De derde en laatste dag van Dynamo Metalfest trekt merkbaar meer bezoekers dan vrijdag en zaterdag. De ijsbaan oogt voller, maar blijft goed begaanbaar en nergens oncomfortabel. Het programma toont de breedte van het festival met gevestigde namen als Kataklysm en Kerry King die het oldskool fundament stevig neerzetten en moderne zwaargewichten als Kublai Khan TX en I Prevail die juist het jongere publiek aanspreken. Over het terrein valt bovendien op hoeveel Gojira-shirtjes er rondlopen, een duidelijk teken dat veel bezoekers vandaag vooral voor de Franse headliner zijn gekomen. Tevens is het vandaag aan collega-schrijver Jochem om Coffin Feeder te recenseren.

Het Belgische post-metaltrio Pothamus (9) mag het Kink Distortion podium openen op dit vroege uur. De repetitieve drums hebben een hypnotiserend effect, terwijl de schone zang de luisteraar verder meevoert in het muzikale narratief. Bassist Michael en gitarist Sam staan van het publiek weggedraaid en spelen op elkaar in, terwijl de creatieve drums van Mattias het hoogtepunt vormen van de performance.

Hoewel de band twee langspelers op zak heeft, beperkt Pothamus zich vandaag vrijwel uitsluitend tot nummers van het recente Abur. Dat voelt allerminst als een beperking, want de plaat geldt als één van de sterkste Belgische releases van dit jaar. Instrumentaal zijn er raakvlakken met landgenoten Psychonaut, terwijl de schone zang doet denken aan Collin H. van Eeckhout. Toch blijft Pothamus een geheel eigen entiteit, met de drums als meest prominente basis. De toebedeelde dertig minuten zijn veel te kort en het optreden had gerust langer mogen duren. Geen muziek om wakker van te worden, wel kwalitatief uitstekend.
Waar Pothamus ritueel en traag opent, kiest Hellripper (8) voor het tegenovergestelde uiterste. Het blackened speedproject van James McBain treedt inmiddels live op met een voltallige band en opent overtuigend met één van hun grootste hits, All Hail The Goat. De thrashy riffbasis van gitarist Joseph en de melodieuze solo’s van McBain zetten de toon. Hoewel de gitaren soms wat zacht staan en de drums juist te hard, komt de kwaliteit duidelijk naar voren.

Met Hell’s Rock ’n Roll zet de band aan tot massale participatie en de hese krijszang haalt moeiteloos dezelfde snelheid als de instrumentatie. Van de meest recente plaat wordt onder meer Goat Vomit Nightmare gespeeld, waarbij de eerste crowdsurfers van vandaag opduiken. Tijdens het bekende Bastard of Hades schudt de ijsbaan op zijn grondvesten. Hellripper blijkt een perfecte opwekker voor de rest van de dag.

= Uit te voeren =
A - Leg in één tot drie zinnen uit waarom het volgens de festivalrecensie geen beperking is dat Pothamus vrijwel alleen nummers van Abur speelt.
B - Beantwoord deze vragen over de festivalrecensie:
(i) Welk podium mag Pothamus openen?
(ii) Met welk nummer opent Hellripper?
(iii) Welke collega-schrijver recenseert Coffin Feeder?
C - Zet de festivalrecensie alsjeblieft voort vanaf de laatste zin.
Voor het werk zijn de regels niet nodig.

Regels uit een dataset:
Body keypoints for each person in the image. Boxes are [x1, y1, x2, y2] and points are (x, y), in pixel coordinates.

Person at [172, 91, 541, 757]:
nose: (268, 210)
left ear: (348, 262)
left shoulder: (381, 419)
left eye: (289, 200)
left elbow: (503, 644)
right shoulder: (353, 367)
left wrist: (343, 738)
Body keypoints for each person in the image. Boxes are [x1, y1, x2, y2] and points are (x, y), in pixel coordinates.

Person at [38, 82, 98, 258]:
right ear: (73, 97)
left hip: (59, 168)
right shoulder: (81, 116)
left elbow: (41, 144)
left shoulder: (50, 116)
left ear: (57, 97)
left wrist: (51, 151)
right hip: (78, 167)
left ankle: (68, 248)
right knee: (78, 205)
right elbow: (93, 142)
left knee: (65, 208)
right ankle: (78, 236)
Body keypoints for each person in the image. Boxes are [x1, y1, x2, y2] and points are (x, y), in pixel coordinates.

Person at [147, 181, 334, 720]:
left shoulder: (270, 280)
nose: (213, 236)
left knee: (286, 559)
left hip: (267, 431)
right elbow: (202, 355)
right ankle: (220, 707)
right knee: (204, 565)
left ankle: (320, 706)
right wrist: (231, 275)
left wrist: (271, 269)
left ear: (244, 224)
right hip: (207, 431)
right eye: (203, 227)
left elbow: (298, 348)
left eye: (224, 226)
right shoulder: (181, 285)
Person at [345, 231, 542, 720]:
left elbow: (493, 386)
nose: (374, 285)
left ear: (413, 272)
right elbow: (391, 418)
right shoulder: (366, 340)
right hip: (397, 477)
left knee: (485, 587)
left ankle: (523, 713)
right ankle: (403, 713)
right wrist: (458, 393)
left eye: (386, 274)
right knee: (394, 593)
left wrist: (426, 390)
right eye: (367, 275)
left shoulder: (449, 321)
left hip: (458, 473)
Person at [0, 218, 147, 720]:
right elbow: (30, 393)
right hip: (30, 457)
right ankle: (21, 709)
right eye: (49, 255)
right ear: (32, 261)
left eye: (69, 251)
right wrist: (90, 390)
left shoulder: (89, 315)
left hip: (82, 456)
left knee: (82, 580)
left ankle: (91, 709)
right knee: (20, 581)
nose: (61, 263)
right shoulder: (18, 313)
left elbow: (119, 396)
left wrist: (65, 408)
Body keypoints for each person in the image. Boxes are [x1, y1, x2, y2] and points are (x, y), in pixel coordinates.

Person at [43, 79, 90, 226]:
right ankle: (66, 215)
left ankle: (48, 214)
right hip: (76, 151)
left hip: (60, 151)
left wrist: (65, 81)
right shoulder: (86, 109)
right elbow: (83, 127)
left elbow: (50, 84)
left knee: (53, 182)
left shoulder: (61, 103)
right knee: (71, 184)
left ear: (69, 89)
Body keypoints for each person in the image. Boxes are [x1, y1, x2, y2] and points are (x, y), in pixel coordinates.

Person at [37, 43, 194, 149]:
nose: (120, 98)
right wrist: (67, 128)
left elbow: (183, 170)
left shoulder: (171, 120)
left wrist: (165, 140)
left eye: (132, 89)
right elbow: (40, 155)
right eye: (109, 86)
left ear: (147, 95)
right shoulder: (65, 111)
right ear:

= Antwoorden =
A - Het voelt niet als een beperking, omdat Abur geldt als een van de sterkste Belgische releases van dit jaar.

B -
(i) Het Kink Distortion podium.
(ii) All Hail The Goat.
(iii) Jochem.

C -
Het Italiaanse Fleshgod Apocalypse (7) staat garant voor een theatrale en bovenal virtuoze show. De band opent met de zuivere sopraanzang van Veronica, die vervolgens overgaat in brute deathmetal met furieuze drums en de diepe grunts van frontman Paoli. Dankzij de symfonische ondertoon krijgt het geheel een bombastisch en bijna heroïsch karakter. Vooral wanneer de sopraan weerklinkt tegenover de lompe grunts bereikt de band haar hoogtepunt.

Met Minotaur (The Wrath of Poseidon) wordt vroeg in de set al een eerste hoogtepunt bereikt, dankzij de strakke gitaarpartijen en een indrukwekkende solo. Qua thematiek en aankleding put de band ook uit de rijke Romeinse geschiedenis, compleet met rode accenten in kostuums en filosofisch geladen teksten.

Vandaag staat het recente album Opera centraal, met onder meer Pendulum en Bloodclock. Helaas zorgt de wind ervoor dat het geluid niet volledig tot zijn recht komt, hoewel de symfonieën en pianopartijen wel fraai hoorbaar blijven. The Violation bevat het snelste drumwerk van de set, waarmee Eugene overtuigend zijn moment pakt. De afsluiter is een cover van Eiffel 65’s Blue (Da Ba Dee), wat voor mij nogal onnodig aanvoelt gezien de kracht van hun eigen repertoire, maar het Dynamo-publiek reageert enthousiast en dankbaar.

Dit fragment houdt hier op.